I recorded Mad Men; I'd hit my TV limit for the eveining on the HBO thing. If it wasn't for the sense of completion, I wouldn't even be bothering with this last 1/2 season. I don't have much empathy with any of the characters anymore (except Sally, I guess), and it feels more like a chore than a pleasure. But. I've seen every episode except for one (episode 4/13: Tomorrowland), which I intentionally skipped. So I guess I'll keep going to the end.
I had fully intended to do my sewing project this weekend, but I was busy, and--confession time--I am totally petrified by that sewing machine. Truly. I kind of wish I hadn't bought my mom such a complicated machine! I find myself so intimidated by it that I just can't get started. I'm getting timid in my old age, I guess. I never thought that the mere idea of winding a bobbin or sewing a seam would give me a paralyzing lack of confidence. I need somebody to give me a good, hard push, I guess.
ETA: After I wrote this, I finally got the courage up and pulled out mom's machine, cleaned it up, got ready to plug it in...and realized I don't have the power cord! Talk about an anti- climax.
I have to start exercising every day--the spring health & fitness activity at work started today. As usual, compliance is voluntary, but counts towards health insurance premium reduction. This one is pretty liberal--30 to 90 minutes of activity a day, and the list of allowed activity includes lawn and garden work, housework, and home maintenance. So I actually don't mind too much. I did 20 minutes on the treadmill this morning, and did more housework (cleaning the bathroom) when I got home from work, so I have a solid 40 minutes my first day. I think it's do-able, it helps pay premiums, and maybe it will even improve my quality of life.

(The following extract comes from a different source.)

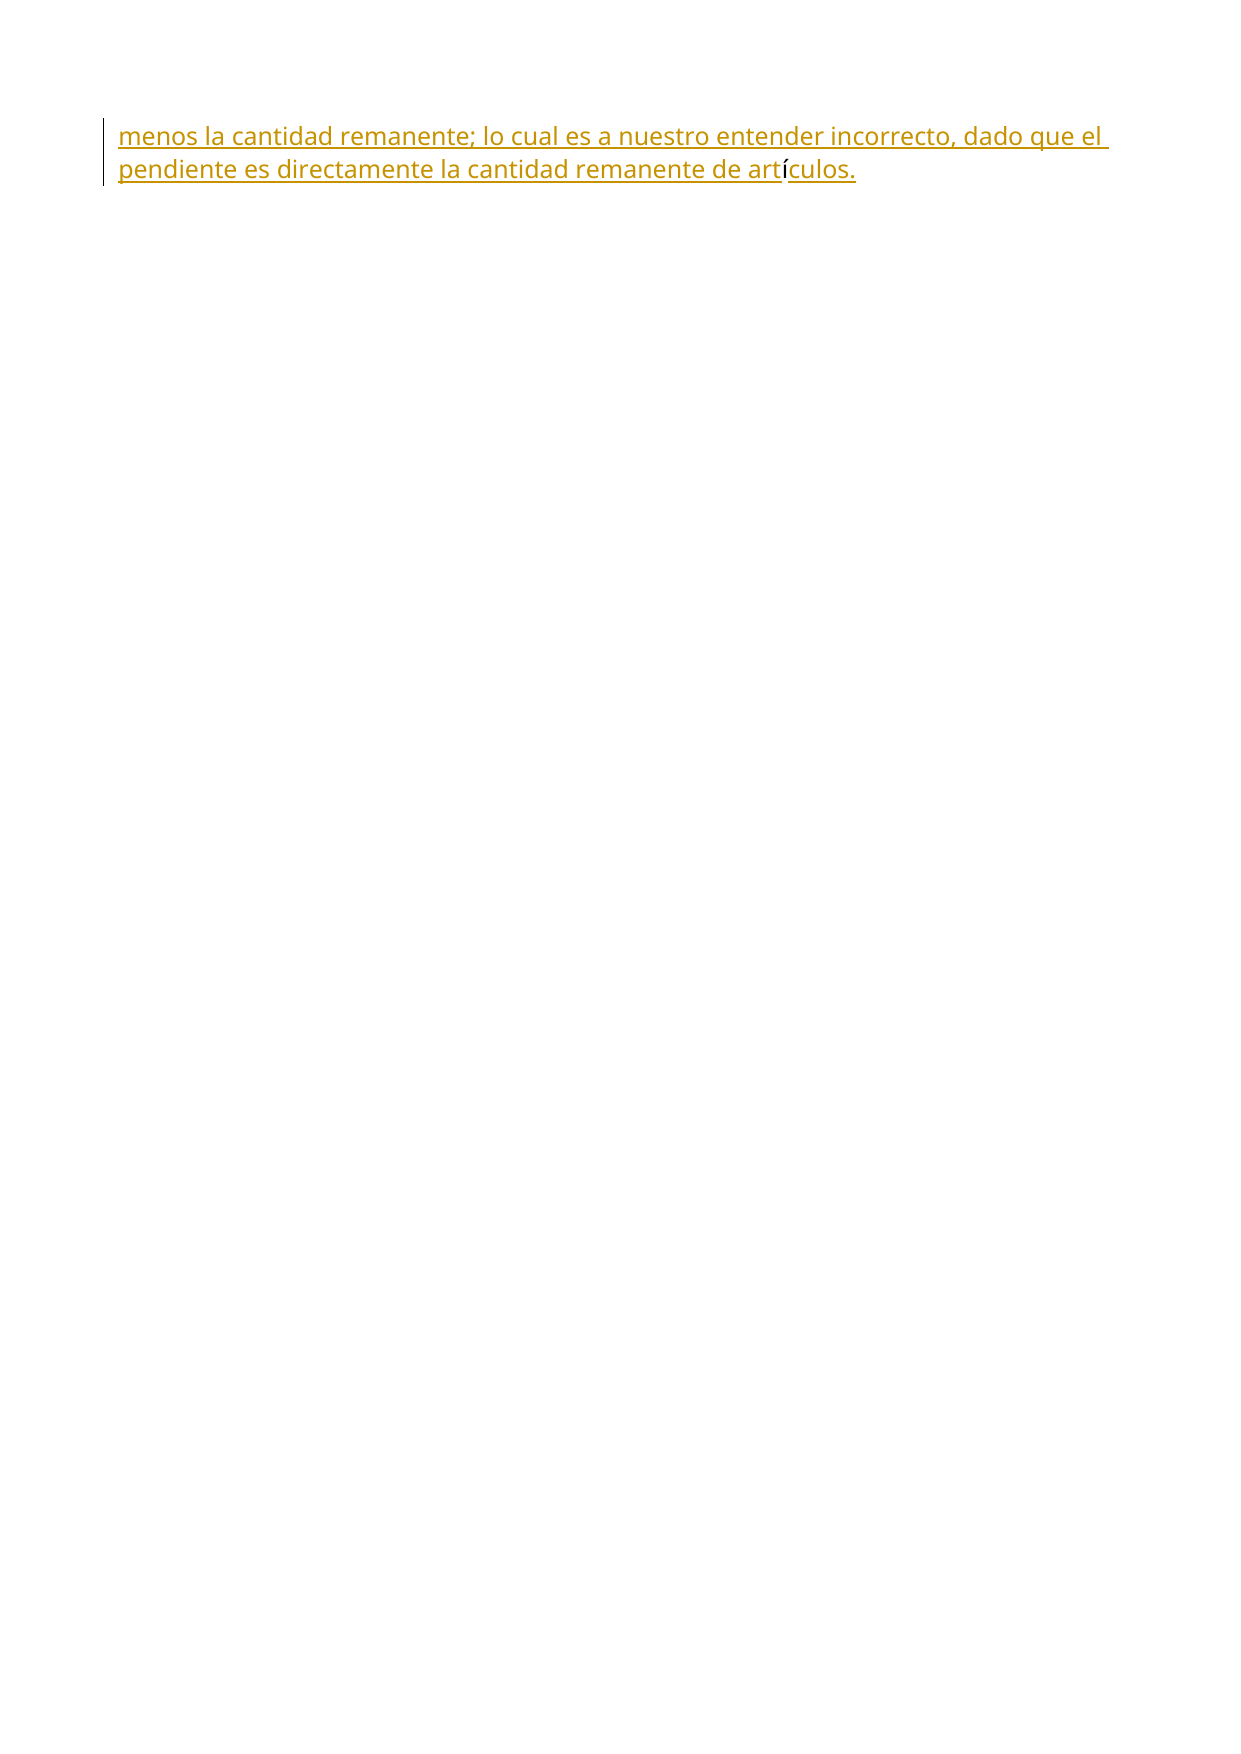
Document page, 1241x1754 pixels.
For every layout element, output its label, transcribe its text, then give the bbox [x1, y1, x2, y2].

list menos la cantidad remanente; lo cual es a nuestro entender incorrecto, dado que el pendiente es directamente la cantidad remanente de artículos. [118, 118, 1122, 186]
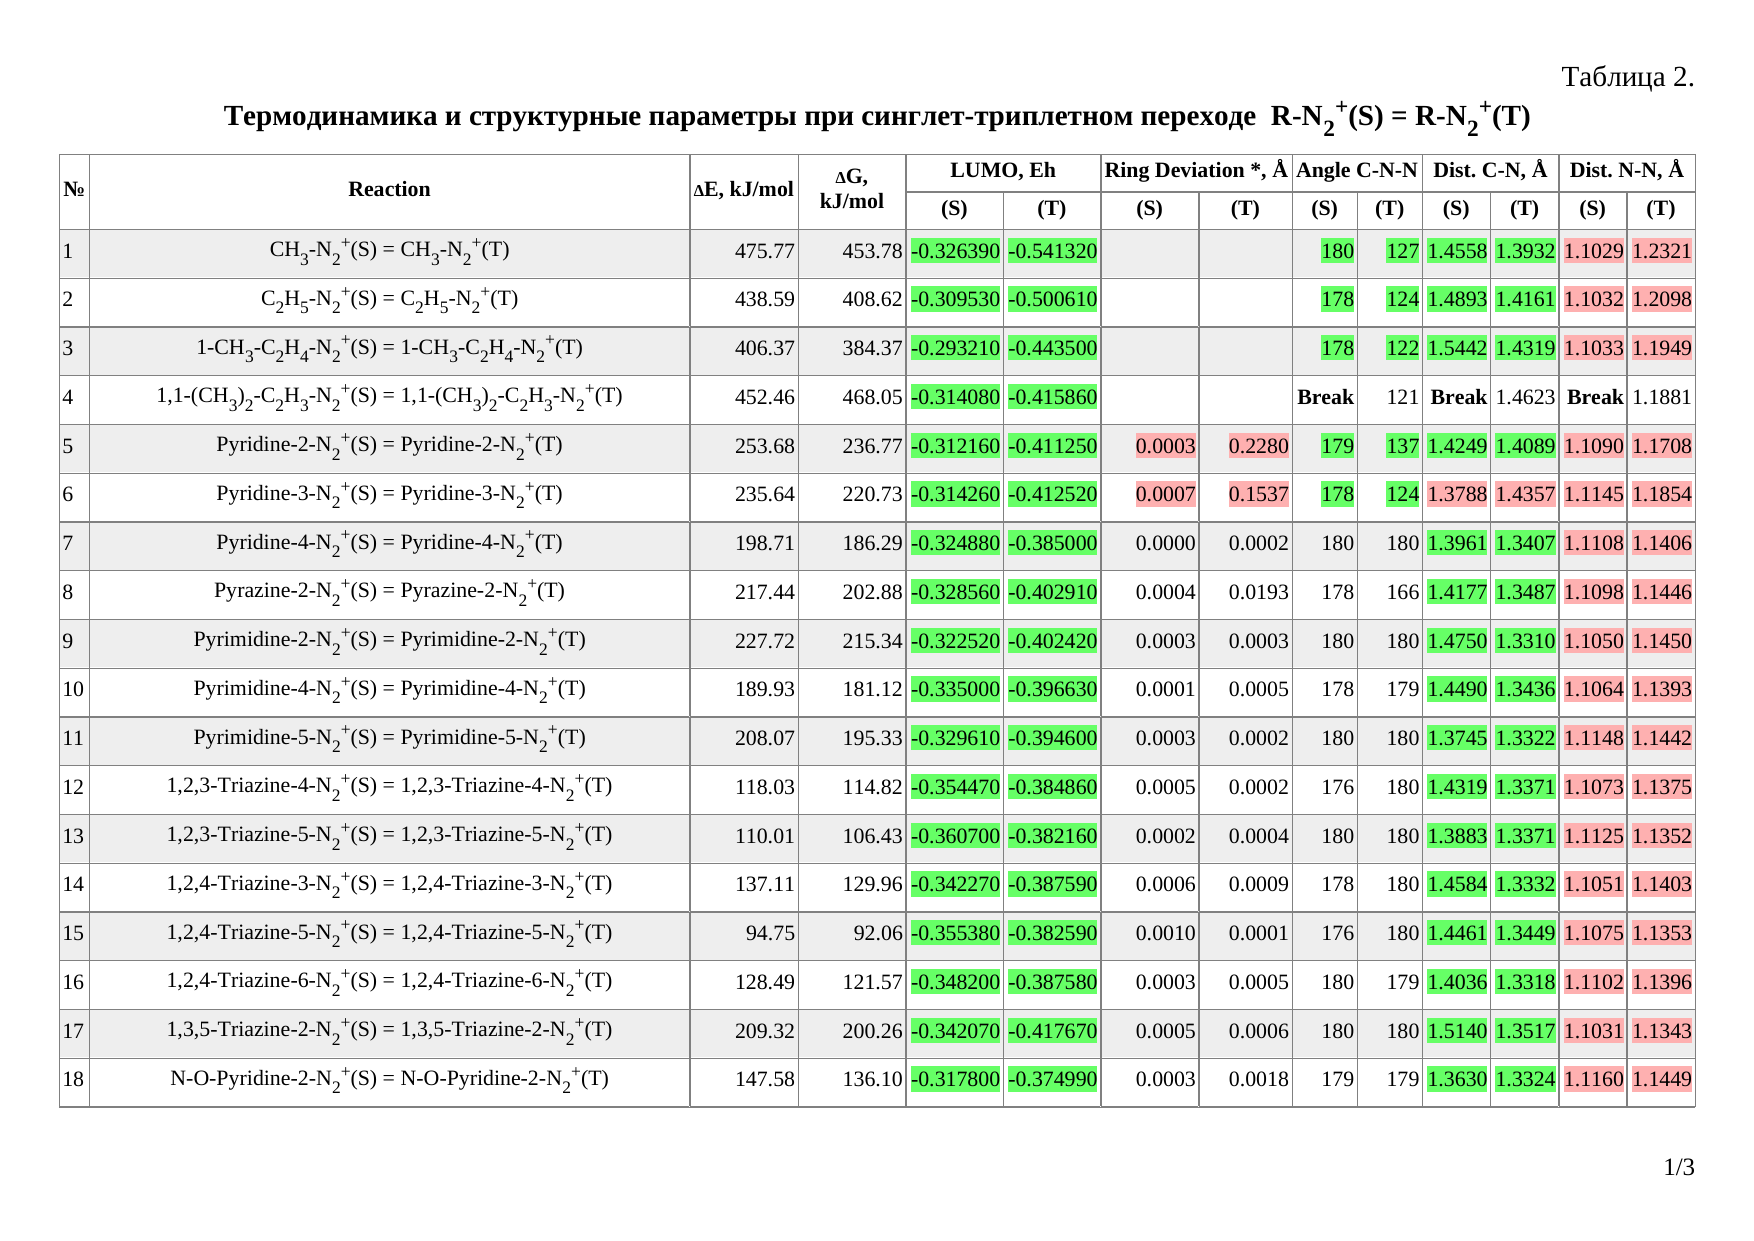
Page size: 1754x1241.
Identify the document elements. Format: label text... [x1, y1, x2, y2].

I just wish I could get over my stupid shitty brain going all "I'm exhausted!" at the mere thought of exercise. It's a bad habit and a knee-jerk reaction, it's a remnant of depressed thinking, and I will be fine if I just get in there and start. Plus, the fact that I can count my spring-cleaning as exercise minutes means I can kill two birds with one stone, which makes it more manageable. I can do it. I know I can do it. My intellect knows it will be good for me and make me feel better. My body wants it, my brain wants it--it's just my mental illness that's against it. And damn it, I'm getting sick of that thing running my life.

Reading :
"A Damaged Reputation" (1908), by Harold Bindloss

Listening :
I thought about listening to something today—but thought better of it. Just enjoying whatever quiet I can get.